The three internal Citrix teams:

MediFlow is an intuitive patient intake solution reducing frustration for patients and medical institutions while resulting in secure, timely and accurate information. The internal innovation team is led by Joseph Saponaro, Domenico Matteo, and Brian Stengaard.

RecapIt enables workers who capture audio, video, and images as part of their daily tasks to do so more easily by streamlining that process into a simple capture, save, and share workflow that’s managed from a single mobile device. The team is spearheaded by Citrix employees Ben Robbins, Tarun Goel, and Nicholas Madariaga.

The CSP team, located at the Citrix Fort Lauderdale, Florida campus, is changing the way Citrix on-boards service providers.

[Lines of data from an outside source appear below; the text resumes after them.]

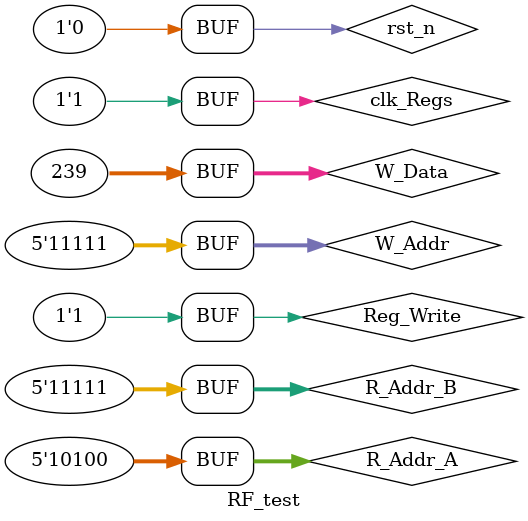
<source format=v>
`timescale 1ns / 1ps


module RF_test;
    reg Reg_Write, clk_Regs, rst_n;
    reg [4:0] R_Addr_A, R_Addr_B, W_Addr;
    reg [31:0] W_Data;
    wire [31:0] R_Data_A, R_Data_B;

    RF rf(Reg_Write, clk_Regs, rst_n, R_Addr_A, R_Addr_B, W_Addr, W_Data, R_Data_A, R_Data_B);

    initial 
    begin
        Reg_Write=1;
        W_Data=8'h23332333;
        W_Addr=0;
        clk_Regs=0;
        R_Addr_A=0;
        R_Addr_B=7;
        rst_n=1;
        #100;
        clk_Regs<=1;
        #100;
        clk_Regs<=0;
        R_Addr_A<=20;
        Reg_Write<=0;
        W_Addr<=20;
        #100;
        clk_Regs<=1;
        #100;
        R_Addr_B<=31;
        clk_Regs<=0;
        Reg_Write<=1;
        W_Addr<=31;
        W_Data<=8'hefefefef;
        #100;
        clk_Regs<=1;
        #100;
        rst_n<=0;
    end
endmodule

</source>
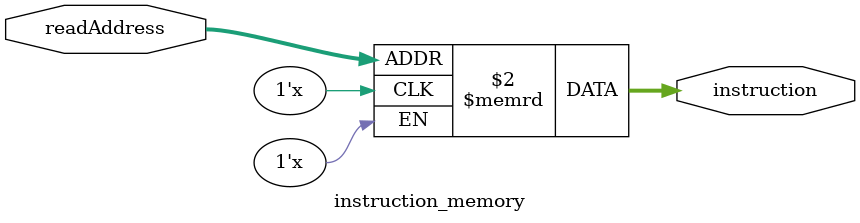
<source format=v>
module instruction_memory(readAddress,instruction);
    input [31:0] readAddress;
    output [31:0] instruction;

    reg [31:0] instruction;//输出

    reg [31:0] memory[0:1024];//存储

    always @(readAddress)
        instruction=memory[readAddress];

endmodule // 指令存储器
</source>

By changing the flow and eliminating lengthy processes, they shorten the on-boarding process from months to days. The team also hopes to reduce churn in the CSP program. CSP will be led by Citrix employee Nizar Tyrewalla.

The Innovators Program Raleigh officially kicks off today, Thursday, September 15, with a four-day design sprint. Over the course of the next three months, these ten teams will learn core principles of design thinking, lean startup, and go-to-market strategy with a goal of finding their first customers and validating their business model. The program will culminate with a Demo Day on December 12 in Downtown Raleigh.